§ **About this exercise**: Please rewrite these rows, substituting "alunos" for each "estudantes" and keeping everything else the same.

Input Start Marker

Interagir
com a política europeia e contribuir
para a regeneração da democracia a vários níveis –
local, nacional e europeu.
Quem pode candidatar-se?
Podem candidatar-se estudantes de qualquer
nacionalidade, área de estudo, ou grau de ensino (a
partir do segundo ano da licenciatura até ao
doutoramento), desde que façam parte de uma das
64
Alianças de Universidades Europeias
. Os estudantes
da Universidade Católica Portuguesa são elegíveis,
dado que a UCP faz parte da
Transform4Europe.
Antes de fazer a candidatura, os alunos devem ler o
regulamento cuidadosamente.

Input End Marker

§ **Completed exercise**:
Interagir
com a política europeia e contribuir
para a regeneração da democracia a vários níveis –
local, nacional e europeu.
Quem pode candidatar-se?
Podem candidatar-se alunos de qualquer
nacionalidade, área de estudo, ou grau de ensino (a
partir do segundo ano da licenciatura até ao
doutoramento), desde que façam parte de uma das
64
Alianças de Universidades Europeias
. Os alunos
da Universidade Católica Portuguesa são elegíveis,
dado que a UCP faz parte da
Transform4Europe.
Antes de fazer a candidatura, os alunos devem ler o
regulamento cuidadosamente.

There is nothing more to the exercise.